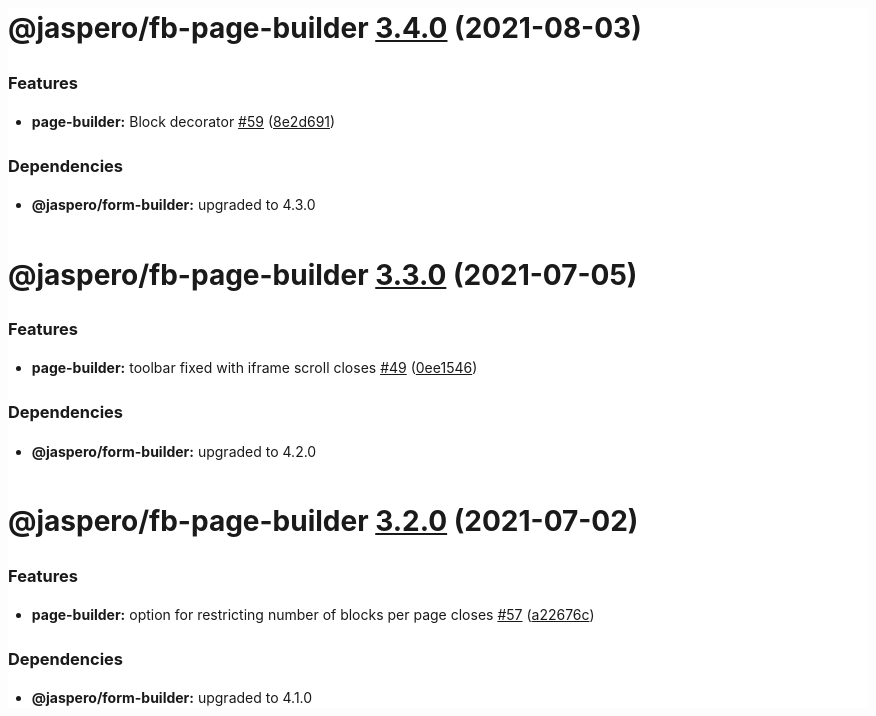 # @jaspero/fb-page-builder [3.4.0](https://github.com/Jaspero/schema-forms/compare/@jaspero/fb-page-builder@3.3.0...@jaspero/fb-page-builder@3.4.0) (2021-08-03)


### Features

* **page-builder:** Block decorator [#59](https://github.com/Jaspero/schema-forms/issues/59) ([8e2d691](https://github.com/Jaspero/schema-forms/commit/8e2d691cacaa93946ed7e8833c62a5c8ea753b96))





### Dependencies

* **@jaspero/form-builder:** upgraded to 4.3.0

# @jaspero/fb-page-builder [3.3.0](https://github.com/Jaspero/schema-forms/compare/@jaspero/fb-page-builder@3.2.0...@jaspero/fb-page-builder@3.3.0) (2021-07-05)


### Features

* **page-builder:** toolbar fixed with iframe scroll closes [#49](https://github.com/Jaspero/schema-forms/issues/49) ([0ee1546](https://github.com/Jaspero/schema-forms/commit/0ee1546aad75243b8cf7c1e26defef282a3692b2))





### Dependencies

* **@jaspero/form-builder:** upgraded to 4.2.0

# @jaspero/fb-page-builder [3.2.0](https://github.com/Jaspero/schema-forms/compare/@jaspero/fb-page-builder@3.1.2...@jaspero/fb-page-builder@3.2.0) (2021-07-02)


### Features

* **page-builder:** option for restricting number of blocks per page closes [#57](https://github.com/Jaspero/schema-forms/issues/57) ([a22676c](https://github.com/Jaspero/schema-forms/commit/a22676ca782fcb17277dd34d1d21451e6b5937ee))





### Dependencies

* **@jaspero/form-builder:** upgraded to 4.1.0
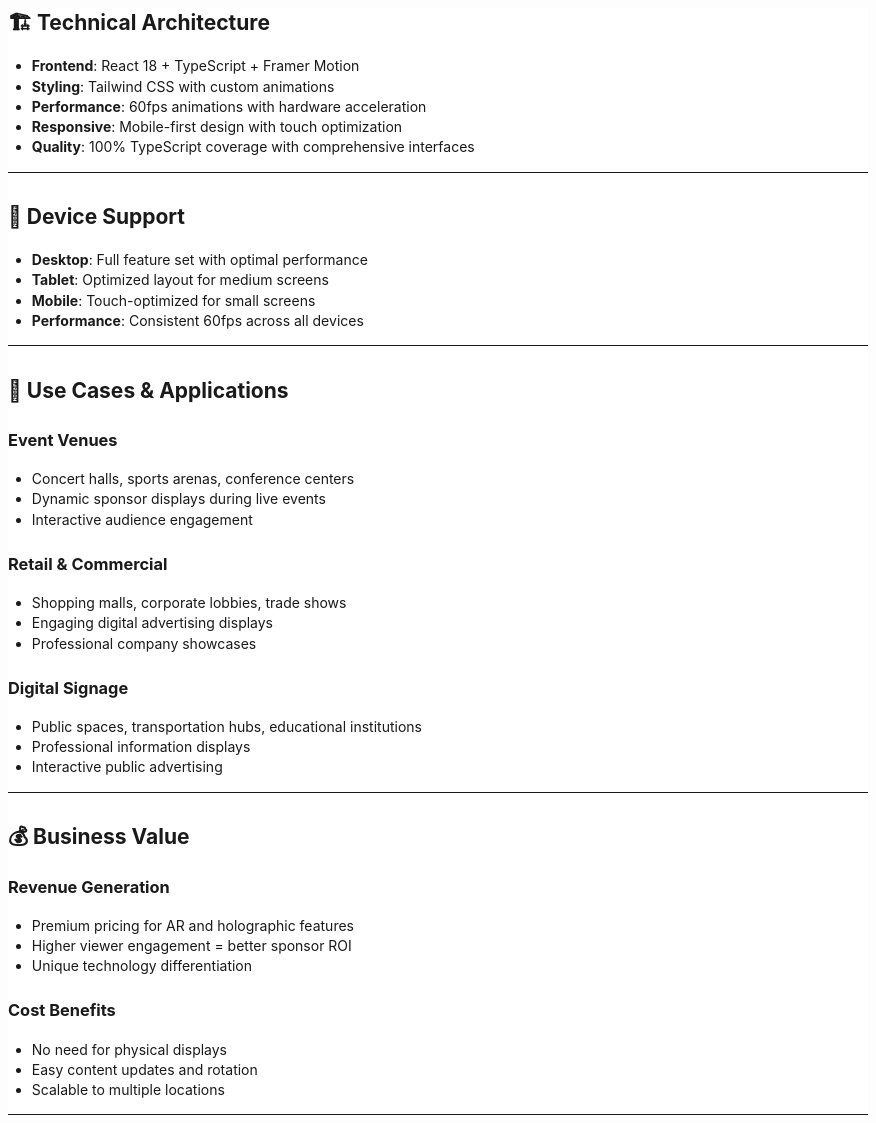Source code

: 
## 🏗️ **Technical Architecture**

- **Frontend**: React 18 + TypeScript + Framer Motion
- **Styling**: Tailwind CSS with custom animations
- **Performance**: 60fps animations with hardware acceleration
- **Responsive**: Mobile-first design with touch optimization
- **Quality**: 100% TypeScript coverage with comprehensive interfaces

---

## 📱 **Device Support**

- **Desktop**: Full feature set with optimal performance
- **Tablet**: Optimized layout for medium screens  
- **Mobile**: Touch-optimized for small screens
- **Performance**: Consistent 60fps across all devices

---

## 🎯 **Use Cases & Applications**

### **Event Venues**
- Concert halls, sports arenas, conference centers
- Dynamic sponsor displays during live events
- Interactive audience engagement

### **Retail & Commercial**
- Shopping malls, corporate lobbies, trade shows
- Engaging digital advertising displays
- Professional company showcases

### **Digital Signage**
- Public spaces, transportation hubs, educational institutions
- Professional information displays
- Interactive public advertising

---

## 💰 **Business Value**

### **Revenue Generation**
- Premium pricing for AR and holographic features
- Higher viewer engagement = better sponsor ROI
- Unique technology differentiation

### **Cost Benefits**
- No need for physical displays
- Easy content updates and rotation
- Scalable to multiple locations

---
□ □ □
• _YOUR ASSIGNMENT_: Can you convert every line of the rows above into a Markdown table with two columns, Line No. and Text, numbering the lines in order and skipping any blank ones? Leave the pictures out of the answer.

• _EXERCISE SOLUTION_:
| Line No. | Text |
|---|---|
| 1 |  # @jaspero/fb-page-builder [3.4.0](https://github.com/Jaspero/schema-forms/compare/@jaspero/fb-page-builder@3.3.0...@jaspero/fb-page-builder@3.4.0) (2021-08-03) |
| 2 | ### Features |
| 3 | * **page-builder:** Block decorator [#59](https://github.com/Jaspero/schema-forms/issues/59) ([8e2d691](https://github.com/Jaspero/schema-forms/commit/8e2d691cacaa93946ed7e8833c62a5c8ea753b96)) |
| 4 | ### Dependencies |
| 5 | * **@jaspero/form-builder:** upgraded to 4.3.0 |
| 6 | # @jaspero/fb-page-builder [3.3.0](https://github.com/Jaspero/schema-forms/compare/@jaspero/fb-page-builder@3.2.0...@jaspero/fb-page-builder@3.3.0) (2021-07-05) |
| 7 | ### Features |
| 8 | * **page-builder:** toolbar fixed with iframe scroll closes [#49](https://github.com/Jaspero/schema-forms/issues/49) ([0ee1546](https://github.com/Jaspero/schema-forms/commit/0ee1546aad75243b8cf7c1e26defef282a3692b2)) |
| 9 | ### Dependencies |
| 10 | * **@jaspero/form-builder:** upgraded to 4.2.0 |
| 11 | # @jaspero/fb-page-builder [3.2.0](https://github.com/Jaspero/schema-forms/compare/@jaspero/fb-page-builder@3.1.2...@jaspero/fb-page-builder@3.2.0) (2021-07-02) |
| 12 | ### Features |
| 13 | * **page-builder:** option for restricting number of blocks per page closes [#57](https://github.com/Jaspero/schema-forms/issues/57) ([a22676c](https://github.com/Jaspero/schema-forms/commit/a22676ca782fcb17277dd34d1d21451e6b5937ee)) |
| 14 | ### Dependencies |
| 15 | * **@jaspero/form-builder:** upgraded to 4.1.0 |
| 16 | Source code |
| 17 | :  |
| 18 | ## 🏗️ **Technical Architecture** |
| 19 | - **Frontend**: React 18 + TypeScript + Framer Motion |
| 20 | - **Styling**: Tailwind CSS with custom animations |
| 21 | - **Performance**: 60fps animations with hardware acceleration |
| 22 | - **Responsive**: Mobile-first design with touch optimization |
| 23 | - **Quality**: 100% TypeScript coverage with comprehensive interfaces |
| 24 | --- |
| 25 | ## 📱 **Device Support** |
| 26 | - **Desktop**: Full feature set with optimal performance |
| 27 | - **Tablet**: Optimized layout for medium screens   |
| 28 | - **Mobile**: Touch-optimized for small screens |
| 29 | - **Performance**: Consistent 60fps across all devices |
| 30 | --- |
| 31 | ## 🎯 **Use Cases & Applications** |
| 32 | ### **Event Venues** |
| 33 | - Concert halls, sports arenas, conference centers |
| 34 | - Dynamic sponsor displays during live events |
| 35 | - Interactive audience engagement |
| 36 | ### **Retail & Commercial** |
| 37 | - Shopping malls, corporate lobbies, trade shows |
| 38 | - Engaging digital advertising displays |
| 39 | - Professional company showcases |
| 40 | ### **Digital Signage** |
| 41 | - Public spaces, transportation hubs, educational institutions |
| 42 | - Professional information displays |
| 43 | - Interactive public advertising |
| 44 | --- |
| 45 | ## 💰 **Business Value** |
| 46 | ### **Revenue Generation** |
| 47 | - Premium pricing for AR and holographic features |
| 48 | - Higher viewer engagement = better sponsor ROI |
| 49 | - Unique technology differentiation |
| 50 | ### **Cost Benefits** |
| 51 | - No need for physical displays |
| 52 | - Easy content updates and rotation |
| 53 | - Scalable to multiple locations |
| 54 | --- |